In 2012, Craig was awarded a second Pulitzer Prize for Feature Photography for "Welcome Home, The Story of Scott Ostrom". Craig was also named Newspaper Photographer of the Year in the Pictures of the Year International competition.

In 2019, Craig was a finalist for the Pulitzer Prize for Feature Photography for "Raising Connor," the story of a young boy living with a complex developmental disability. Craig was also named Photographer of the Year in the Boston Press Photographers Association Pictures of the Year competition. 

Featured project, "Raising Connor"

Conor is moody and unpredictable. He is easy to love, affectionate, and friendly. Vulnerable, sweet, devoted to family.
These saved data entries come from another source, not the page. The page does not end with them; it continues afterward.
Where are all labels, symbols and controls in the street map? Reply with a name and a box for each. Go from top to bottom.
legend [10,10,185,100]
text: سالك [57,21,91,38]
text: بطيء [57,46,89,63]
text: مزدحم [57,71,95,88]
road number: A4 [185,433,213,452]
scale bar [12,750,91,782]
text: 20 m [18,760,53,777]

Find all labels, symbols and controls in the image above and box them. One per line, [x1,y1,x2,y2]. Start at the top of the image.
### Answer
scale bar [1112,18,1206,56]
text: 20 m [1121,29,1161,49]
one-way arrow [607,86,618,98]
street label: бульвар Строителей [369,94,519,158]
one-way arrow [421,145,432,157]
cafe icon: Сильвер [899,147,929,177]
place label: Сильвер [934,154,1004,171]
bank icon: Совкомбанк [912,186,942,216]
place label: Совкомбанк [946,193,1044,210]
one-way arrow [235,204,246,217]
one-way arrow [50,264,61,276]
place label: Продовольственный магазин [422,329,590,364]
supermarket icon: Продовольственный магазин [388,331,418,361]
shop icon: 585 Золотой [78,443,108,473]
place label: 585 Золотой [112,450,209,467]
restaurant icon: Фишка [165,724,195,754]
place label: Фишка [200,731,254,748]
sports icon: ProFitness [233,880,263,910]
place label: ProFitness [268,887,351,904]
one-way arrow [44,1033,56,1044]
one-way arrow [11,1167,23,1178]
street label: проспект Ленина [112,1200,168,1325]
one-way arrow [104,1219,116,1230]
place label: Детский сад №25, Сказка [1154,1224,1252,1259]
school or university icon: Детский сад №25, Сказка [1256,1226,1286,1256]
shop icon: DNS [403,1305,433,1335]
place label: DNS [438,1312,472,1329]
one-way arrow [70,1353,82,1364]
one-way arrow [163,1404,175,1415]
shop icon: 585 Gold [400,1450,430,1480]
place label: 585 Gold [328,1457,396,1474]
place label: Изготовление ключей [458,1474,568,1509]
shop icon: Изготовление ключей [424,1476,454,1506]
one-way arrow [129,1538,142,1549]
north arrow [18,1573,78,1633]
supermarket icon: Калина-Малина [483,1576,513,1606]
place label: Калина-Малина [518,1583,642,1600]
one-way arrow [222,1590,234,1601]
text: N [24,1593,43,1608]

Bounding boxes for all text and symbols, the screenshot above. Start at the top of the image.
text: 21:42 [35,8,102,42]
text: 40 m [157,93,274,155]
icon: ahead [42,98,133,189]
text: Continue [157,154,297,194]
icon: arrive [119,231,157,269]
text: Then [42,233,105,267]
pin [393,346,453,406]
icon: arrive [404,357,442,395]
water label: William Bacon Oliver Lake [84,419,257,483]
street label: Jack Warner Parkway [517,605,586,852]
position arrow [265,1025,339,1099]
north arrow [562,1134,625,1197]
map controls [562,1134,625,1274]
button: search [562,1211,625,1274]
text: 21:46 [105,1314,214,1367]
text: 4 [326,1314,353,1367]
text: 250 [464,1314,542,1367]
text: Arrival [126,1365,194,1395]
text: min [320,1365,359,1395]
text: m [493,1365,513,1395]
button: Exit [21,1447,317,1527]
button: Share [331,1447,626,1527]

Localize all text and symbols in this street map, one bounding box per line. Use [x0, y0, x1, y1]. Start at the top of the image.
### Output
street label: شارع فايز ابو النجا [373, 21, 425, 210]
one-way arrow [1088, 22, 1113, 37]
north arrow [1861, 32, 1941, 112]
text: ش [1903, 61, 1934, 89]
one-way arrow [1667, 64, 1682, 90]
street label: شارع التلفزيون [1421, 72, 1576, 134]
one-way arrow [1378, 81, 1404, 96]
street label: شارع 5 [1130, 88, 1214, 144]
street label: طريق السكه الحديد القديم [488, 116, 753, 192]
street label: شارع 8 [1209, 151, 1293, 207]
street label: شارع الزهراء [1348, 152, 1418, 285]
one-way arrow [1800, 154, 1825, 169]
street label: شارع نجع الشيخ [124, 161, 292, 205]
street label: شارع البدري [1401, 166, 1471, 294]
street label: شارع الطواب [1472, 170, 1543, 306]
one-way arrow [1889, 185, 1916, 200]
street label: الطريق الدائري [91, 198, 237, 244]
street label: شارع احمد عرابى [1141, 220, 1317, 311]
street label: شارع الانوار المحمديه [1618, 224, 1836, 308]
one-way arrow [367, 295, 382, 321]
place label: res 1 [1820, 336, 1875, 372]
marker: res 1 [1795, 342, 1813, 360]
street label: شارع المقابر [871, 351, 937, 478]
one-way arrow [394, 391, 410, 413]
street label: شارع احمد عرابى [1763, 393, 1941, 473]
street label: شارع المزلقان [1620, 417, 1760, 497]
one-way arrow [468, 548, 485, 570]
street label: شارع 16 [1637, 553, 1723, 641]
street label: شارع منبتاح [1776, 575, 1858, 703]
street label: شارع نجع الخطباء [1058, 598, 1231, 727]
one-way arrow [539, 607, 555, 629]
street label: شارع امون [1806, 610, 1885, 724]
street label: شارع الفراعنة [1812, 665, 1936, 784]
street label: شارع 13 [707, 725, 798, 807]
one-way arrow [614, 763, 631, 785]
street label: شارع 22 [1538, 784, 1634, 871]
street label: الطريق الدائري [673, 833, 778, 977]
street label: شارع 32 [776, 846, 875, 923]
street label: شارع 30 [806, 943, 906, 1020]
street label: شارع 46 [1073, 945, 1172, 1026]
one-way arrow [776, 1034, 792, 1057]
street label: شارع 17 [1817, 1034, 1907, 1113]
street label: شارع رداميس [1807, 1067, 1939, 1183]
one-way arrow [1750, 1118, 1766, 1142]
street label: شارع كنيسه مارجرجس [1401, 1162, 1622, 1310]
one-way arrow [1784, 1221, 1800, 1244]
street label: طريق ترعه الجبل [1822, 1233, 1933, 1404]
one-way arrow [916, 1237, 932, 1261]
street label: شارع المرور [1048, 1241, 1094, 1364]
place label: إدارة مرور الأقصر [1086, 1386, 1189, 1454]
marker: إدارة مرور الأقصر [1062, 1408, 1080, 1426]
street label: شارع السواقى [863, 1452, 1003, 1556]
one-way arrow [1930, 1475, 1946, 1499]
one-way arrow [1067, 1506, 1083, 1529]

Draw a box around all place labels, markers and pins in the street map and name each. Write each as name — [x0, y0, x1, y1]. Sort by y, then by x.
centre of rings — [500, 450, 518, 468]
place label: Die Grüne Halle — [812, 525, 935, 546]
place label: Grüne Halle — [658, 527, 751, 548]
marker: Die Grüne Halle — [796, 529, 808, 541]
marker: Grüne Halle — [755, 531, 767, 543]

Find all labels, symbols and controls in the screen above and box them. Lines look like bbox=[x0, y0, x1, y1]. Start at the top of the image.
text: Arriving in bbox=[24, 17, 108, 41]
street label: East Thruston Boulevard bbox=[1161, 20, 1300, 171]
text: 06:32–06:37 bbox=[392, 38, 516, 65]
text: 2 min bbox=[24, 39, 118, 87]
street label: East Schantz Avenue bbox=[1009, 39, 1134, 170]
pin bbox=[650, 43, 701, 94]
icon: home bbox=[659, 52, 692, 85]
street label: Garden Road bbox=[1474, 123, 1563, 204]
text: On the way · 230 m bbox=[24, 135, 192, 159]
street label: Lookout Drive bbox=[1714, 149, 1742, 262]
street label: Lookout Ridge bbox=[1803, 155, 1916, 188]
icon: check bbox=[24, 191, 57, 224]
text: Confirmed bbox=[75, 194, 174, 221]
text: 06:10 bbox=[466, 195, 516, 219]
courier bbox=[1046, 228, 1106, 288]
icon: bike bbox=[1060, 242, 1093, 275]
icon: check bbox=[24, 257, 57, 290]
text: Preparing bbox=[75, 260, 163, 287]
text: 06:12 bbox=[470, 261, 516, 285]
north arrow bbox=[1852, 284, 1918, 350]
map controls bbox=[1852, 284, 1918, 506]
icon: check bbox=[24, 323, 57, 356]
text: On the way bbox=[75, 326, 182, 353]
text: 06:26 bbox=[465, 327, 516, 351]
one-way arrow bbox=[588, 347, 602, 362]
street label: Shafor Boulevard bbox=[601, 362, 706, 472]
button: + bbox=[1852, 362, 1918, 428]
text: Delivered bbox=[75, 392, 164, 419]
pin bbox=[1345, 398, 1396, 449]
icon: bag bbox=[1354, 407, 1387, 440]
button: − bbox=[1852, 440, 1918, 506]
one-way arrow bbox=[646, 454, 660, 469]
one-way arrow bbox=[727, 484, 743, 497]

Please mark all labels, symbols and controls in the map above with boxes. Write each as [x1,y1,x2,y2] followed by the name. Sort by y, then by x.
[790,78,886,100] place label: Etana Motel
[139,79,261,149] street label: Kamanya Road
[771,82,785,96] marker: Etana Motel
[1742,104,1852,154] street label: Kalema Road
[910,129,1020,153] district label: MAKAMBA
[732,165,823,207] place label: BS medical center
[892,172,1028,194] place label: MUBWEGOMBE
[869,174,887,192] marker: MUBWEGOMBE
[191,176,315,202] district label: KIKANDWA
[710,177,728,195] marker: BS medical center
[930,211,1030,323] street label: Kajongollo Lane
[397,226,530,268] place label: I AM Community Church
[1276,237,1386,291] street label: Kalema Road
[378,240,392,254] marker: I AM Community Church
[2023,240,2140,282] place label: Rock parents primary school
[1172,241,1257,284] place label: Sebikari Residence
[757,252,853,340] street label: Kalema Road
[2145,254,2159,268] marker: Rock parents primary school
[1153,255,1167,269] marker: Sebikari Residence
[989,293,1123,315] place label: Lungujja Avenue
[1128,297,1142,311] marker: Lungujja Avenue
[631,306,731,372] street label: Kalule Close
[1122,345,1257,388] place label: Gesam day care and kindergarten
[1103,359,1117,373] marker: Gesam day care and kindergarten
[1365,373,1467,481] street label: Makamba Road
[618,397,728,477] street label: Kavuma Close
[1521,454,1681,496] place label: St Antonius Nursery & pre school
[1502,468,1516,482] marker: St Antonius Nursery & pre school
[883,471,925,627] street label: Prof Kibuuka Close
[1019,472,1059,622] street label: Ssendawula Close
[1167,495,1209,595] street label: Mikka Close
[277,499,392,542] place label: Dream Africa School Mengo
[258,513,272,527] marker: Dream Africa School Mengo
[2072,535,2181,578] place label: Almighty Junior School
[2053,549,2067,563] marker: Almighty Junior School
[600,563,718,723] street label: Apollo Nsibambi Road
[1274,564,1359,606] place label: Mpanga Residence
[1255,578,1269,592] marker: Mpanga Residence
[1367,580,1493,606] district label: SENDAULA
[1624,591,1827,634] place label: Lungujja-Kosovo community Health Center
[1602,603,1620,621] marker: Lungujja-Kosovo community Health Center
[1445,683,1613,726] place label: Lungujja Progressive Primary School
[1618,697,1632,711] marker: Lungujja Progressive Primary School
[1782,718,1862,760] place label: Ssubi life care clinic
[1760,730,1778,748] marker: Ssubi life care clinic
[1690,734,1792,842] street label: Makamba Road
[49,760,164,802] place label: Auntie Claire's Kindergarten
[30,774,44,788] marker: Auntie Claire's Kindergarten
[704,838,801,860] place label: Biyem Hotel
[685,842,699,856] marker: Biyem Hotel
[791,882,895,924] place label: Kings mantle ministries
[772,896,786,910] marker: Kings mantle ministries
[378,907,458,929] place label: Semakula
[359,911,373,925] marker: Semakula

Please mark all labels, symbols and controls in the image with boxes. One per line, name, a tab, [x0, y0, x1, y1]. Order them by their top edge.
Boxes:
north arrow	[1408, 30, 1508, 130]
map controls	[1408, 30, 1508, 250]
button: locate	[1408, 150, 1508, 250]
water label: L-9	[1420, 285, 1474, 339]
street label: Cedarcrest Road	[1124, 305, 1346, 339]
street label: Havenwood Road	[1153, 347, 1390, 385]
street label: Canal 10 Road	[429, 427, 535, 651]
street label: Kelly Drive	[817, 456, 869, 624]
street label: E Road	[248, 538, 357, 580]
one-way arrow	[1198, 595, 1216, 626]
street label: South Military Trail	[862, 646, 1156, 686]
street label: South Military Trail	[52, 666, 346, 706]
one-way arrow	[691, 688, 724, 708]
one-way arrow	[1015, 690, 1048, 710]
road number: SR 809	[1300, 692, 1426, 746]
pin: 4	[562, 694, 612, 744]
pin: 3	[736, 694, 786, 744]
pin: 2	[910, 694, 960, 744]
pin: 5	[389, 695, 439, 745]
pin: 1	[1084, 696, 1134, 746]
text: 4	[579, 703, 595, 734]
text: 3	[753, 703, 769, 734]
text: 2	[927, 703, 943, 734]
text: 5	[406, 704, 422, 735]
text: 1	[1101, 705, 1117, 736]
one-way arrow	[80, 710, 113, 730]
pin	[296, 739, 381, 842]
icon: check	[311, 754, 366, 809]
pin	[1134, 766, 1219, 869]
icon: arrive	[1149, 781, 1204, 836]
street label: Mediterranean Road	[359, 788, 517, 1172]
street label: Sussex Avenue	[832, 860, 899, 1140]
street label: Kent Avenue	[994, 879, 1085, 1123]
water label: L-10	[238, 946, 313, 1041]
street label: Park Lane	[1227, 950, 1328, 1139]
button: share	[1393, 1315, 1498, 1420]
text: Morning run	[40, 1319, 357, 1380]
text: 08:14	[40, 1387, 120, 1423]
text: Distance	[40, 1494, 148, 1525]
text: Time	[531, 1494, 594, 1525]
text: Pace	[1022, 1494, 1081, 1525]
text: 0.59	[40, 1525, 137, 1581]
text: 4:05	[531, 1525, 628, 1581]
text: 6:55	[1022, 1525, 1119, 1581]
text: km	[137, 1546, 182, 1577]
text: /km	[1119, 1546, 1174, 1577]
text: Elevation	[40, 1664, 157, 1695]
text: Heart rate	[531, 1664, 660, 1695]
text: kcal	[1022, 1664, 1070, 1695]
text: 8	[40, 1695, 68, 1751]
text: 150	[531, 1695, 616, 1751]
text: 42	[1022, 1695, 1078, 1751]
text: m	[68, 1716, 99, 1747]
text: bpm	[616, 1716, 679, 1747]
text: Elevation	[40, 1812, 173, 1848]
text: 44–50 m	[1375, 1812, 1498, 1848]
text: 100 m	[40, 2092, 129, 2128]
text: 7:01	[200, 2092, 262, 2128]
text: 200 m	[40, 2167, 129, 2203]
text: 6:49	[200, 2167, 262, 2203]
Impulsive, strong, and overflowing with emotion. Dreaming of home, always. Never quite at home, anywhere. This is Connor Biscan, a puzzle his family and caregivers have worked long and hard to solve, a boy who lives at the intersection of autism and mental illness. It isn't so much a rare place — as many as half of autistic children suffer from mental health problems — but it can be a deeply baffling one. The overlap between these afflictions is hard to untangle; diagnosis and treatment can be very difficult. And a health care system meant to help can instead be frustrating, even harsh.


Documentary Matters

Documentary Matters is an initiative of the Social Documentary Network and Digital Silver Imaging to provide a place for photographers to meet with others involved with or interested in documentary photography and discuss ongoing or completed project. This is a free and open meeting for anyone interested in presenting, viewing, or discussing documentary photography.

You don't need to be a professional, expert, or established--you just need to be committed to the documentary form and committed to learning from feedback from others. And you don't need to be a photographer or presenting your work to attend. Everyone is invited to join us, look, listen, and comment. Still photography, multimedia, and video encouraged. Documentary required.